Automate everything aggressively
In any project, you do two kinds of work: you do the work, and you do the work that gets in the way of the work. The first kind is building the product, solving the hard problems, creating something new. The second is all the grunt work: deploying, testing, configuring, and pushing bits around. Most people treat this second kind of work as a necessary evil, a tax on the real work.
I’ve come to believe the opposite. I think this "work about the work" is the most important thing to focus on. Because aggressively, almost obsessively, automating it is the key to unlocking your ability to do the real work.
The Tax on Focus
This realization hits you after you've been through the cycle a few times. A new project begins, and with it comes a small, excusable amount of manual work. To get the first version live, you SSH into a server, run docker build
, push the image, and restart the service. It feels fast and simple. But the pattern is always the same. That one-time task becomes a weekly, then daily routine. Each repetition is a tiny drain on your focus, a small crack in your concentration.
Your first instinct, as an engineer, is to find the most direct solution to the immediate pain. The pain is repetitive typing, so you write a script. It's a natural and correct reflex, but naively applied. You've automated the action, but not the process.
This is a subtle but critical distinction. Automating the action gives you a script. Automating the process gives you a system. A script requires you to remember to run it, to manage it, to fix it. A system runs itself. The naive reflex leads to a folder full of tools you have to operate manually.
You eventually learn that the direct solution is rarely the right one. The right question to ask is not "How can I make this task faster?" but "How can I make this task disappear entirely?" In my case, this meant creating a single CI/CD pipeline that took over everything from the moment I typed git push
.
This is a more mature understanding of automation. It frees me from the need to even think about the problem, which I'm sure, is the ultimate goal of all automation.
The Price of a Manual Failure
My own experience was about protecting focus, but at a larger scale, this principle is about survival. The cost of a manual process failing isn't just a loss of concentration; it can be total ruin. There is no greater example of this than the story of Knight Capital.
On August 1, 2012, Knight Capital, a massive financial services firm, prepared to deploy new trading software. A technician was tasked with manually deploying the code to eight different servers. He made a mistake on one of them. For 45 minutes, that one server with faulty code executed millions of high-speed, erroneous trades. By the time they pulled the plug, the firm had lost $440 million. They were bankrupt by the end of the day.
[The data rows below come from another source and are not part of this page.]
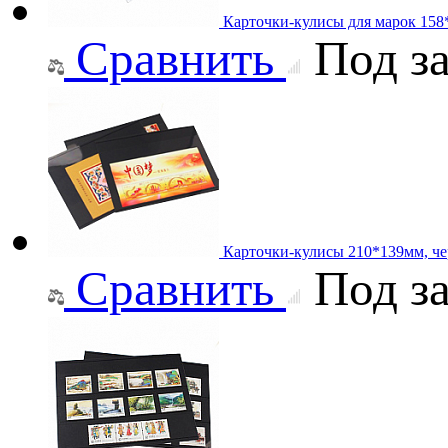
Карточки-кулисы для марок 158
Сравнить
Под за
Карточки-кулисы 210*139мм, че
Сравнить
Под за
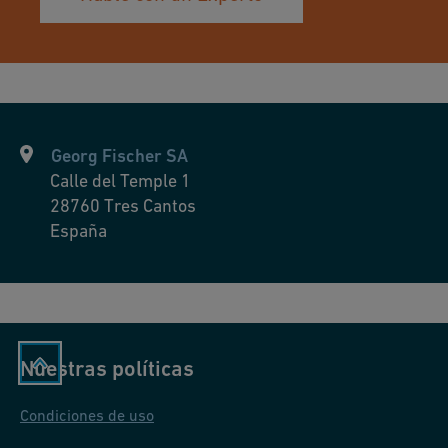
s
a
n
d
o
p
Georg Fischer SA
e
Calle del Temple 1
28760
Tres Cantos
r
España
at
o
r
s.
Nuestras políticas
Condiciones de uso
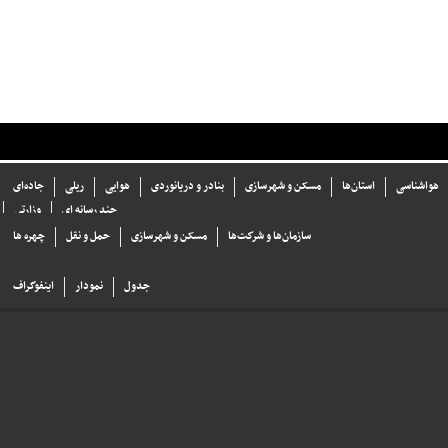
هواشناسی
استان‌ها
مسکن و شهرسازی
بنادر و دریانوردی
هوایی
ریلی
جاده‌ای
چند رسانه ای
وزارتی
سازما‌ن‌ها و شركت‌ها
مسکن و شهرسازی
حمل و نقل
چهره ها
جدول
نمودار
اینفوگراف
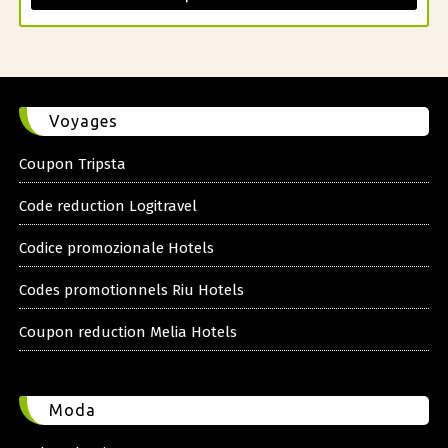
Voyages
Coupon Tripsta
Code reduction Logitravel
Codice promozionale Hotels
Codes promotionnels Riu Hotels
Coupon reduction Melia Hotels
Moda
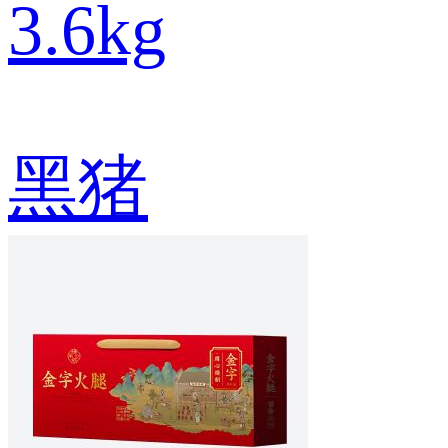
3.6kg
黑猪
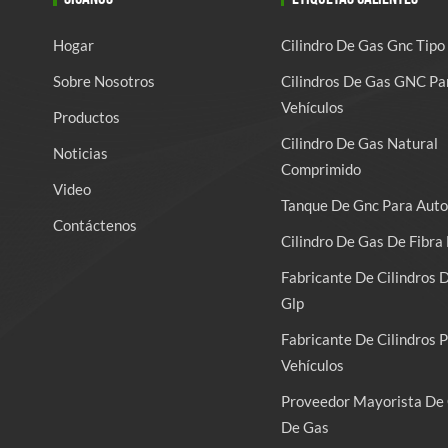
Hogar
Cilindro De Gas Gnc Tipo
Sobre Nosotros
Cilindros De Gas GNC Pa
Vehículos
Productos
Cilindro De Gas Natural
Noticias
Comprimido
Video
Tanque De Gnc Para Auto
Contáctenos
Cilindro De Gas De Fibra 
Fabricante De Cilindros 
Glp
Fabricante De Cilindros 
Vehículos
Proveedor Mayorista De 
De Gas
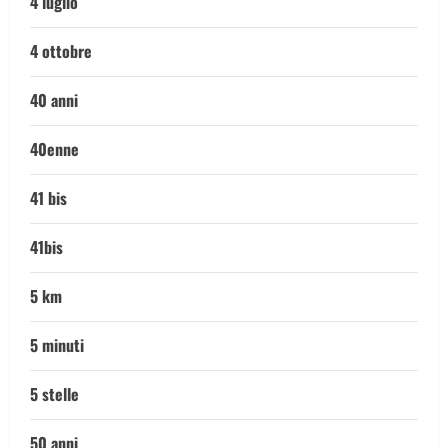
4 luglio
4 ottobre
40 anni
40enne
41 bis
41bis
5 km
5 minuti
5 stelle
50 anni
The failure at Knight Capital was the failure of a manual execution process. The company's survival depended on a human performing a repetitive task perfectly every single time, under pressure. The risk was always there, hidden in the process itself, waiting for one small error to unleash chaos.
Automating Discovery
So what is the opposite of this? The opposite of passively hoping a manual process doesn't fail is to aggressively and systematically hunt for failure before it matters. The opposite of being destroyed by hidden risk is to drag that risk out into the open. This brings us to Netflix.
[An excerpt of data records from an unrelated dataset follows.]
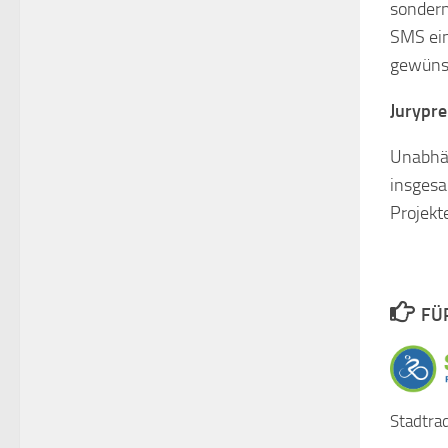
sondern
SMS ein
gewünsc
Jurypre
Unabhän
insgesa
Projekt
FÜ
Stadtra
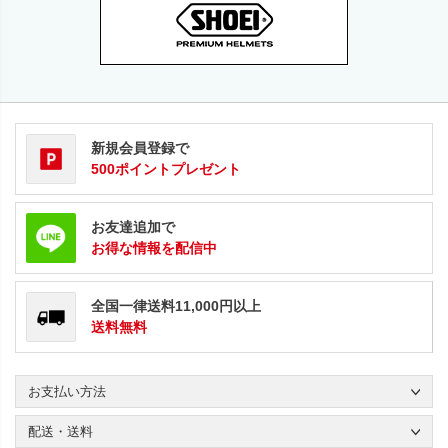
新規会員登録で
500ポイントプレゼント
お友達追加で
お得な情報を配信中
全国一律送料11,000円以上
送料無料
お支払い方法
配送・送料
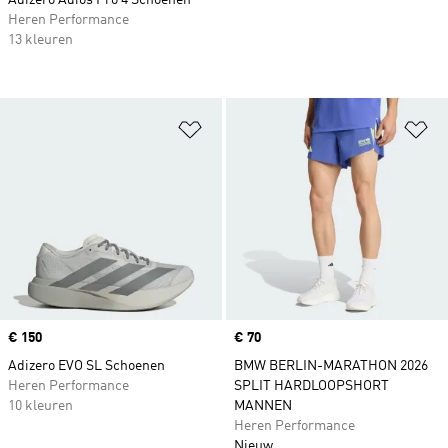
Adizero Adios Pro 4 Schoenen
Heren Performance
13 kleuren
Op verlanglijst zetten
Op
Price
€ 150
Price
€ 70
Adizero EVO SL Schoenen
BMW BERLIN-MARATHON 2026
Heren Performance
SPLIT HARDLOOPSHORT
10 kleuren
MANNEN
Heren Performance
Nieuw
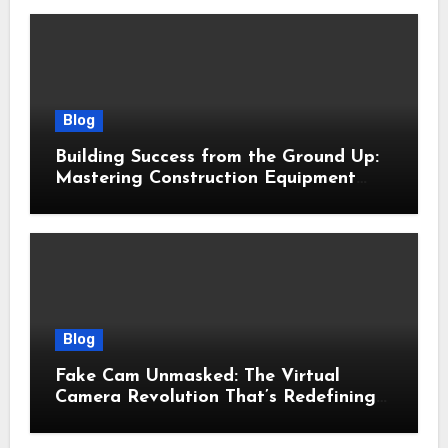
Blog
Building Success from the Ground Up:
Mastering Construction Equipment
Financing
Blog
Fake Cam Unmasked: The Virtual
Camera Revolution That’s Redefining
Presence, Privacy, and Performance
Online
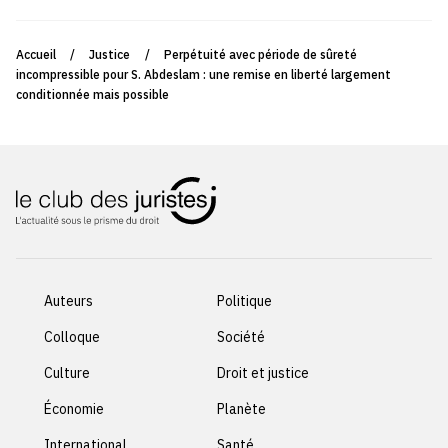
Accueil
/
Justice
/
Perpétuité avec période de sûreté
incompressible pour S. Abdeslam : une remise en liberté largement
conditionnée mais possible
Auteurs
Politique
Colloque
Société
Culture
Droit et justice
Économie
Planète
International
Santé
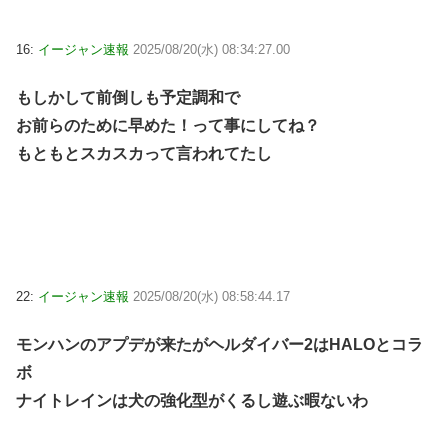
16:
イージャン速報
2025/08/20(水) 08:34:27.00
もしかして前倒しも予定調和で
お前らのために早めた！って事にしてね？
もともとスカスカって言われてたし
22:
イージャン速報
2025/08/20(水) 08:58:44.17
モンハンのアプデが来たがヘルダイバー2はHALOとコラ
ボ
ナイトレインは犬の強化型がくるし遊ぶ暇ないわ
When Netflix moved to the cloud, they knew that their new environment was inherently chaotic. Servers could fail at any time. The old way of handling this would be another manual process: a tired engineer gets paged at 3 AM and frantically tries to fix a problem they didn't expect. This is the same pattern as Knight Capital, just a different scenario.
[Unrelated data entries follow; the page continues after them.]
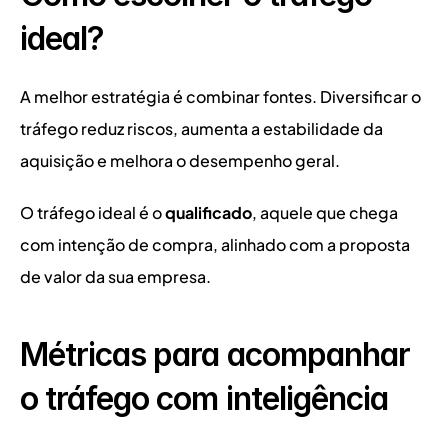
ideal?
A melhor estratégia é combinar fontes. Diversificar o 
tráfego reduz riscos, aumenta a estabilidade da 
aquisição e melhora o desempenho geral.
O tráfego ideal é o 
qualificado
, aquele que chega 
com intenção de compra, alinhado com a proposta 
de valor da sua empresa.
Métricas para acompanhar 
o tráfego com inteligência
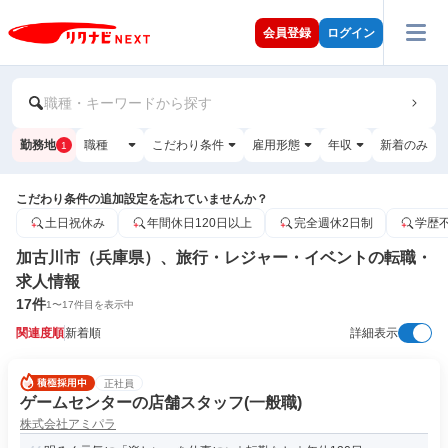
会員登録
ログイン
職種・キーワードから探す
勤務地
職種
こだわり条件
雇用形態
年収
新着のみ
1
こだわり条件の追加設定を忘れていませんか？
土日祝休み
年間休日120日以上
完全週休2日制
学歴
加古川市（兵庫県）、旅行・レジャー・イベントの転職・
求人情報
17
件
1
〜
17
件目を表示中
関連度順
新着順
詳細表示
正社員
ゲームセンターの店舗スタッフ(一般職)
株式会社アミパラ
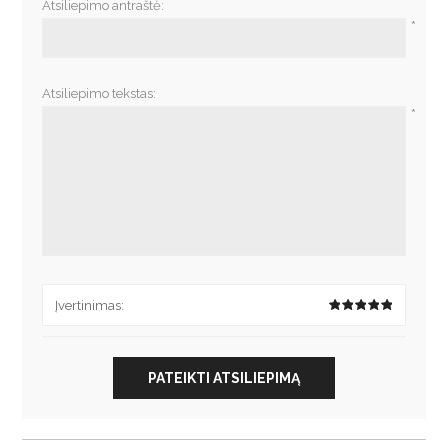
Atsiliepimo antraštė:
*
Atsiliepimo tekstas:
*
Įvertinimas:
PATEIKTI ATSILIEPIMĄ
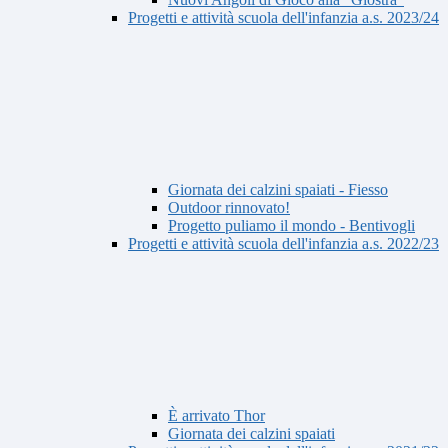
Progetti e attività scuola dell'infanzia a.s. 2023/24
Giornata dei calzini spaiati - Fiesso
Outdoor rinnovato!
Progetto puliamo il mondo - Bentivogli
Progetti e attività scuola dell'infanzia a.s. 2022/23
È arrivato Thor
Giornata dei calzini spaiati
Instead of accepting this, Netflix chose to automate the process of finding failure itself. They built a tool called Chaos Monkey. It flies through their live, production environment and randomly shuts down servers. It replaces the unpredictable 3 AM failure with a predictable, constant state of chaos during business hours.
The purpose was to make failure normal. It forced engineers to build systems that could survive it automatically, without any human intervention. They didn't just automate a chore; they automated away an entire category of fear. While Knight Capital was destroyed by a risk they ignored, Netflix thrives by automating the very discovery of risk. One company was a victim of fragility; the other manufactures resilience.
The Real Work
This leads to a different way of thinking about laziness. The common view is that a lazy developer cuts corners. But the truly lazy developer is the one who tolerates the drag of manual work because they tell themselves they do not have time to automate it.
That is a false economy. It is like saying you do not have time to sharpen an axe because you are too busy chopping down a tree. You must invest the effort upfront to build a system that saves you from thousands of future actions and countless small worries. You must build a machine to do the work for you. A good machine runs itself. And that is what gives you the freedom to do your best work.